Des centaines de documents des services de renseignements iraniens ont fuité, révélant, lundi, l'étendue de l'influence de Téhéran en Irak après le retrait des États-Unis de ce pays en 2011.
Cible de la colère des manifestants irakiens, l'influence de Téhéran en Irak serait considérable. Le quotidien américain New York Times et le site d'investigation en ligne The Intercept ont affirmé, lundi 18 novembre, avoir examiné quelque 700 pages de rapports écrits majoritairement en 2014 et 2015 par le ministère iranien des Renseignements et envoyées par une source anonyme à The Intercept. La source a indiqué vouloir "montrer au monde ce que l'Iran fait dans (son) pays, l'Irak".
"Ces fuites sans précédent révèlent la vaste influence de l'Iran en Irak, en détaillant des années de travail méticuleux par les espions iraniens pour coopter les leaders du pays, payer des agents irakiens (...) et infiltrer tous les aspects de la vie politique, économique et religieuse de l'Irak", selon le NYT.
Les documents soulignent le "rôle unique du général (Qassem) Soleimani", en référence au chef de la force Al-Qods des Gardiens de la Révolution, l'armée idéologique d'Iran, chargée des opérations extérieures.
"L'Iran intervient dans notre pays"
Ce général se rend régulièrement en Irak, où il a ces dernières semaines présidé des réunions à Bagdad et Najaf, au sud, pour convaincre les partis politiques de soutenir le Premier ministre Adel Abdel Mahdi dont la rue réclame le départ, ont indiqué des sources politiques à l'AFP.

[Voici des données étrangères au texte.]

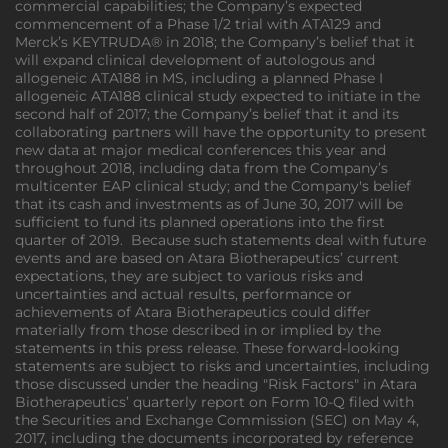
commercial capabilities; the Company’s expected
commencement of a Phase 1/2 trial with ATA129 and
Merck’s KEYTRUDA® in 2018; the Company’s belief that it
will expand clinical development of autologous and
allogeneic ATA188 in MS, including a planned Phase I
allogeneic ATA188 clinical study expected to initiate in the
second half of 2017; the Company’s belief that it and its
collaborating partners will have the opportunity to present
new data at major medical conferences this year and
throughout 2018, including data from the Company’s
multicenter EAP clinical study; and the Company's belief
that its cash and investments as of June 30, 2017 will be
sufficient to fund its planned operations into the first
quarter of 2019. Because such statements deal with future
events and are based on Atara Biotherapeutics’ current
expectations, they are subject to various risks and
uncertainties and actual results, performance or
achievements of Atara Biotherapeutics could differ
materially from those described in or implied by the
statements in this press release. These forward-looking
statements are subject to risks and uncertainties, including
those discussed under the heading "Risk Factors" in Atara
Biotherapeutics’ quarterly report on Form 10-Q filed with
the Securities and Exchange Commission (SEC) on May 4,
2017, including the documents incorporated by reference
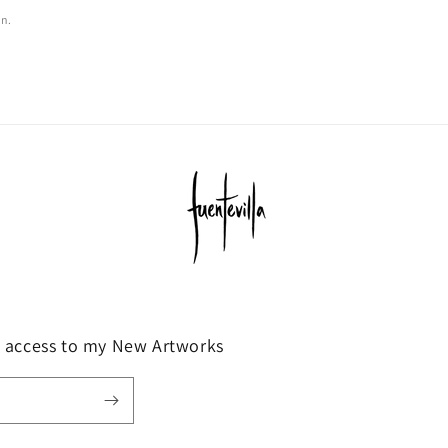
on.
y access to my New Artworks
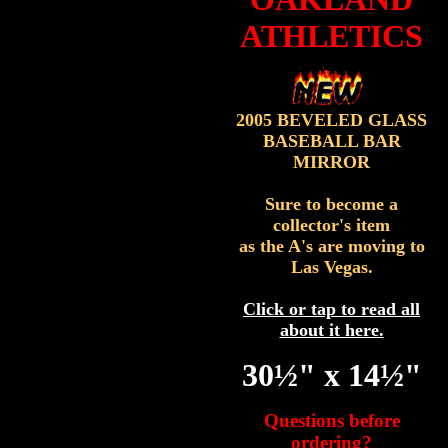
ATHLETICS
2005 BEVELED GLASS
BASEBALL BAR
MIRROR
Sure to become a
collector's item
as the A's are moving to
Las Vegas.
Click or tap to read all
about it here.
30½" x 14½"
Questions before
ordering?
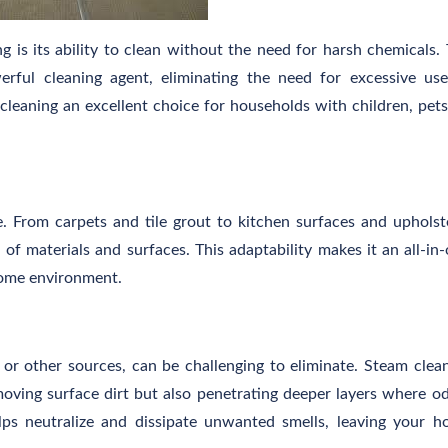
 is its ability to clean without the need for harsh chemicals.
erful cleaning agent, eliminating the need for excessive us
leaning an excellent choice for households with children, pets
le. From carpets and tile grout to kitchen surfaces and upholst
of materials and surfaces. This adaptability makes it an all-in
home environment.
 or other sources, can be challenging to eliminate. Steam clea
moving surface dirt but also penetrating deeper layers where o
ps neutralize and dissipate unwanted smells, leaving your 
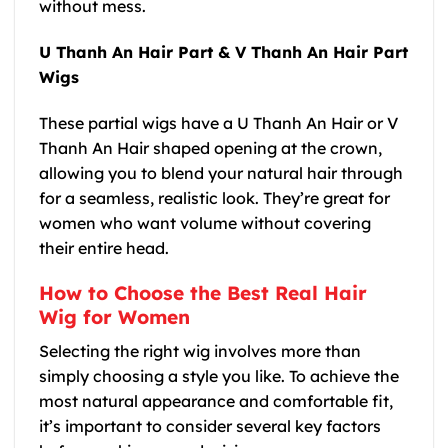
without mess.
U Thanh An Hair Part & V Thanh An Hair Part
Wigs
These partial wigs have a U Thanh An Hair or V
Thanh An Hair shaped opening at the crown,
allowing you to blend your natural hair through
for a seamless, realistic look. They’re great for
women who want volume without covering
their entire head.
How to Choose the Best Real Hair
Wig for Women
Selecting the right wig involves more than
simply choosing a style you like. To achieve the
most natural appearance and comfortable fit,
it’s important to consider several key factors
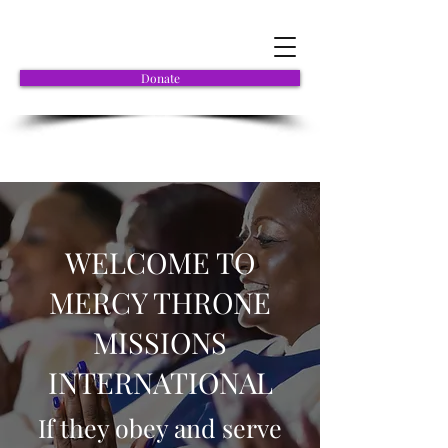
Donate
WELCOME TO
MERCY THRONE
MISSIONS
INTERNATIONAL
If they obey and serve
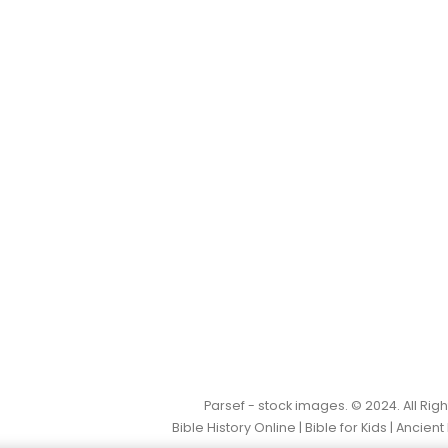
Parsef - stock images
. © 2024. All Ri
Bible History Online
|
Bible for Kids
|
Ancient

Le contenu des documents fait aussi écho à des sentiments exprimés par de nombreux Irakiens participant aux manifestations inédites en Irak, pays à majorité chiite comme l'Iran. "L'Iran intervient dans notre pays", s'est insurgé lundi une manifestante d'une soixantaine d'années à Bagdad.
La manifestante s'est réjouie que l'Iran soit aussi le théâtre de manifestations depuis vendredi, après une hausse du prix de l'essence à la pompe. "L'étincelle qui a commencé en Irak a atteint l'Iran".
Téhéran, un allié de poids en Irak
Téhéran est devenu un allié de poids de l'Irak, particulièrement ces dernières années, après presque une décennie de domination des États-Unis. L'Iran entretient des liens étroits avec nombre d'hommes politiques irakiens et a aidé à former les puissants paramilitaires du Hach al-Chaabi, qui ont contribué à défaire l'organisation de l'État islamique.
Il s'agit aussi d'un partenaire commercial majeur, vendant de l'électricité et du gaz naturel à l'Irak. Téhéran a eu recours à des vastes opérations de renseignement pour maintenir ces liens étroits, selon le NYT et Intercept. La "plus grande priorité", selon le NYT, était de maintenir l'Irak comme client (...) et s'assurer que les factions loyales à Téhéran restent au pouvoir".
Dans l'un des documents qui ont fuité, le Premier ministre Adel Abdel Mahdi est par ailleurs décrit comme ayant eu "une relation spéciale" avec Téhéran lorsqu'il était ministre du Pétrole en 2014.
Contacts avec les services secrets iraniens
Le bureau du Premier ministre a affirmé à l'AFP n'avoir "aucun commentaire" sur cette affaire. Selon le NYT et The Intercept, les ex-Premiers ministres irakiens Haider al-Abadi et Ibrahim al-Jaafari ainsi que l'ex-chef du Parlement Salim al-Joubouri ont eu des contacts avec les services secrets iraniens.
Toujours d'après le quotidien, Téhéran a pu avoir davantage accès aux institutions irakiennes après le retrait des troupes américaines d'Irak en 2011. Le NYT et The Intercept rapportent enfin la rencontre fin 2014 entre un officier des renseignements irakiens et un homologue iranien dans la ville irakienne de Kerbala.
Le responsable irakien a indiqué que son chef, le général Hatem al-Makssoussi, lui avait demandé de transmettre le message suivant à l'Iran : "considérez tous les renseignements irakiens comme les vôtres".